BlackRock’s Adam Avigdori urges investors to look for income paying shares amid volatility caused by tapering worries

20th June 2013


The Mindful Money fund manager interview

As market volatility hits the US and UK bond markets on the back of fear that quantitative easing is due to be tapered back Adam Avigdori manager of the BlackRock UK Income fund urges investors to look to income delivering shares writes Philip Scott.

But for UK investors it is not just market volatility that need concern them. Official data released this week from the Office for National Statistics showed that the rate of inflation, as measured by the Consumer Price Index (CPI) had jumped from 2.4% to 2.7% in May, with rises in air fares and clothing prices largely to blame.

As a result, there is not a single standard savings account available to savers that can match, let alone beat that rate. As a result, one of the only options left to them is to look to the stock market to boost income.

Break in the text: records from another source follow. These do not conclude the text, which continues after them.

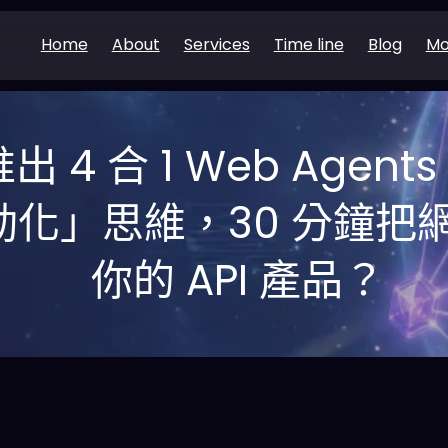
Home
About
Services
Time line
Blog
Mo
 推出 4 合 1 Web Agen
動化」思維，30 分鐘把
你的 API 產品？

In an environment of rising bond yields investors should consider the importance of future dividend growth urges Avigdori. He adds:  “If you already have a high dividend yield and it does not grow, your shares will be far more susceptible to profit-taking in the event of rising yields. If companies can convince investors that they can grow dividends faster than inflation, gilts or corporate bonds become relatively less attractive.”

In terms of the state of play of dividends – a share of profits companies pay to investors, according to the widely read Capita Registrars’ Dividend Monitor Report, shareholder payments from UK listed firms in the first three months of year dropped by almost 25% compared to the same period in 2012.

However the overall figure was skewed by a combined £4.4bn worth of special dividends paid out by FTSE 100 giants Vodafone and Cairn Energy. Removing these from the equation, dividends paid by UK corporations actually grew by more than 6% in the first quarter. Notably UK banks did not follow this trend, as numbers show they collectively paid out £476m, down from almost £1.6bn in the first three months of 2012, representing a collapse of 70%.

But the longer term outlook is better for the year as Capita anticipates that a total of some £80.5bn in dividends will be paid out in 2013.

The Blackrock UK Income fund aims to provide its investors an above-average and growing income without sacrificing the benefits of long-term capital growth. Presently it is yielding some 3.68%, well above the current rate of inflation. Over the past five years it has achieved a return of 42%, outpacing the average UK equity income return of 40% for the period.

Avigdori, highest weightings in the £593m fund are towards financials as well as consumer goods and services. Among his top 10 stocks are some of the biggest dividend payers in the UK including oil giant Royal Dutch Shell, British American Tobacco and Vodafone. He also holds dividend paying banks HSBC and Barclays.

Avigdri says: “The potential tapering of quantitative easing in the US will be an interesting period for markets. QE has certainly helped avoid disaster in the UK, Europe and the US. The US is in a healthier economic position than the UK or Europe and that is why this question has arisen. However, QE in some form will be around for longer than many people think, although I expect the markets to worry about it continuously and remain volatile as a result.

“Right now I am focused on predictable earnings, dividend growth in real terms and high free cash flows that are sustainable. Companies like National Grid, Spectris, Reed, Admiral, eSure, GlaxoSmithKline and Imperial Tobacco spring to mind. Equally important are companies that have competitive long term advantages and franchises such as Reed, Spectris, Legal & General, Wolseley, Shire, Tate & Lyle, or HSBC.”